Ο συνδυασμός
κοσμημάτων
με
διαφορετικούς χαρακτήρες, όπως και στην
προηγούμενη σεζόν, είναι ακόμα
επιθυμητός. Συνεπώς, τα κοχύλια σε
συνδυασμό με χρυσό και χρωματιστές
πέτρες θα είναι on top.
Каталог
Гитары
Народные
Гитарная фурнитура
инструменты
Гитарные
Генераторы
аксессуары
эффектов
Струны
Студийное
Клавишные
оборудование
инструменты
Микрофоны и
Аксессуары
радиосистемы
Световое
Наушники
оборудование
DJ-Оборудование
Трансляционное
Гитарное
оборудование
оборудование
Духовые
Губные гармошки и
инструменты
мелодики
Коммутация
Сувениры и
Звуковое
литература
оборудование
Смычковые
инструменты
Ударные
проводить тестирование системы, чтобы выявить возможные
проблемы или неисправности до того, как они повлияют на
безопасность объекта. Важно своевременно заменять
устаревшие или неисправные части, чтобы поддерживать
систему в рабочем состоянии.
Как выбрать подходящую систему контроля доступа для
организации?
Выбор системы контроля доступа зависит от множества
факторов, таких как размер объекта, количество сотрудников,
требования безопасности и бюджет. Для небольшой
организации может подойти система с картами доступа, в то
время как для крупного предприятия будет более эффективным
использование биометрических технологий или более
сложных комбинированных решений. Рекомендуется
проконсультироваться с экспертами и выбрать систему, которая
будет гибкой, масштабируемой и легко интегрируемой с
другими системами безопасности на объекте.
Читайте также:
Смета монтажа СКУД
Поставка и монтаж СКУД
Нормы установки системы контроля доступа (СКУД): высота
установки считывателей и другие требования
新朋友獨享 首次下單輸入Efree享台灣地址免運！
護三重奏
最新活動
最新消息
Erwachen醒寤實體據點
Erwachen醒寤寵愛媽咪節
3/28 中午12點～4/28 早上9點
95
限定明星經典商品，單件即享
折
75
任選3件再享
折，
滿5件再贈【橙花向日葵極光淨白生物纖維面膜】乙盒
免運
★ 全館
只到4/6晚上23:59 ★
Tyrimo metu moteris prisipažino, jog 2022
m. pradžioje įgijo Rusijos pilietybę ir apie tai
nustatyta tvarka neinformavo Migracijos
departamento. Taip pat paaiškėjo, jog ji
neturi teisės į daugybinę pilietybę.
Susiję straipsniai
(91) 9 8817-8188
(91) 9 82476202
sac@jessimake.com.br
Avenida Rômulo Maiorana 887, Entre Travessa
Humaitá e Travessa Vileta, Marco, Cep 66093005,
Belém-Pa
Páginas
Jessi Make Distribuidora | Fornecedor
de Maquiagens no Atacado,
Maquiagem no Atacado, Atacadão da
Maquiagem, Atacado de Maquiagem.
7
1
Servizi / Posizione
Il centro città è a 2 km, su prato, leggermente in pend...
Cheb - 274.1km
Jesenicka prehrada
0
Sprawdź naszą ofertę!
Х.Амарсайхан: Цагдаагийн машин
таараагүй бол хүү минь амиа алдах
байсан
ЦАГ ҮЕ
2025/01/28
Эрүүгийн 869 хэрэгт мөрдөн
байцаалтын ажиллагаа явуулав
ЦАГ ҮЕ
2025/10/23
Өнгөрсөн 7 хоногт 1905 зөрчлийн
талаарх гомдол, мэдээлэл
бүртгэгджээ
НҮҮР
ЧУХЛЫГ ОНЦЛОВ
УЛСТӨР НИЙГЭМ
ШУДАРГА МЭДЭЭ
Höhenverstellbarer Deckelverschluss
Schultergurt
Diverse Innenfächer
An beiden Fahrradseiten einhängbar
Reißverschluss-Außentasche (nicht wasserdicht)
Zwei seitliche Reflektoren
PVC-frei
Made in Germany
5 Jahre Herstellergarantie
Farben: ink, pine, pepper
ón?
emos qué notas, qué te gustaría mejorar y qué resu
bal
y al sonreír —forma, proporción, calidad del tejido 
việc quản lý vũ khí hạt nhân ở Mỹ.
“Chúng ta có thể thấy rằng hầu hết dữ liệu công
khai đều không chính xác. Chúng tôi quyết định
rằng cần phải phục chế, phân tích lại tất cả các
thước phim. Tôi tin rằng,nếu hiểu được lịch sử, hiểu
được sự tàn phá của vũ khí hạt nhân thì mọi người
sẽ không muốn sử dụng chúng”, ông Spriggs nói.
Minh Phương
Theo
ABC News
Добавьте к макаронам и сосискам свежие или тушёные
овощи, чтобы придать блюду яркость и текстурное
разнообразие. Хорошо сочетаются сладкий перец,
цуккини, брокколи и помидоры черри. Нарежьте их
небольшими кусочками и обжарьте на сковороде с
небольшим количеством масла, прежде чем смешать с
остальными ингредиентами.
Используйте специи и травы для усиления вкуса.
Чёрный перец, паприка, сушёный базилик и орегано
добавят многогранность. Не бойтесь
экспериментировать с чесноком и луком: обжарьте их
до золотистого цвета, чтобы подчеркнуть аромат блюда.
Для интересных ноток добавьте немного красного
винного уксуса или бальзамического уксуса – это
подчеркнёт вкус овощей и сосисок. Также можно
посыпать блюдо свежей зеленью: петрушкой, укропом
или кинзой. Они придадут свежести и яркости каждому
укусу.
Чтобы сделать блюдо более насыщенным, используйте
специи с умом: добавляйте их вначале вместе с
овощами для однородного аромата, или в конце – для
========================================
Requirement> Work out how many lines of the material above contain the word "специи", then give only that figure.

Response area> 2